How to complete this task: Output the lines below as a Markdown table with two columns, "Row" for the row number and "Line" for the text of each line. Skip any blank lines and leave the pictures out.

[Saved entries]
▬▬▬

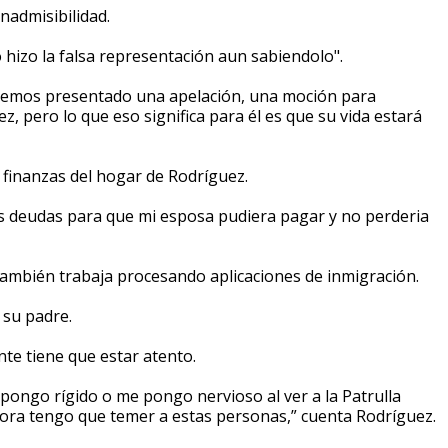
inadmisibilidad.
ro hizo la falsa representación aun sabiendolo".
. Hemos presentado una apelación, una moción para
, pero lo que eso significa para él es que su vida estará
 finanzas del hogar de Rodríguez.
as deudas para que mi esposa pudiera pagar y no perderia
ambién trabaja procesando aplicaciones de inmigración.
 su padre.
te tiene que estar atento.
e pongo rígido o me pongo nervioso al ver a la Patrulla
ahora tengo que temer a estas personas,” cuenta Rodríguez.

▬▬▬

Exercise output:
| Row | Line |
|---|---|
| 1 | inadmisibilidad. |
| 2 | ro hizo la falsa representación aun sabiendolo". |
| 3 | . Hemos presentado una apelación, una moción para |
| 4 | , pero lo que eso significa para él es que su vida estará |
| 5 |  finanzas del hogar de Rodríguez. |
| 6 | as deudas para que mi esposa pudiera pagar y no perderia |
| 7 | ambién trabaja procesando aplicaciones de inmigración. |
| 8 |  su padre. |
| 9 | te tiene que estar atento. |
| 10 | e pongo rígido o me pongo nervioso al ver a la Patrulla |
| 11 | ahora tengo que temer a estas personas,” cuenta Rodríguez. |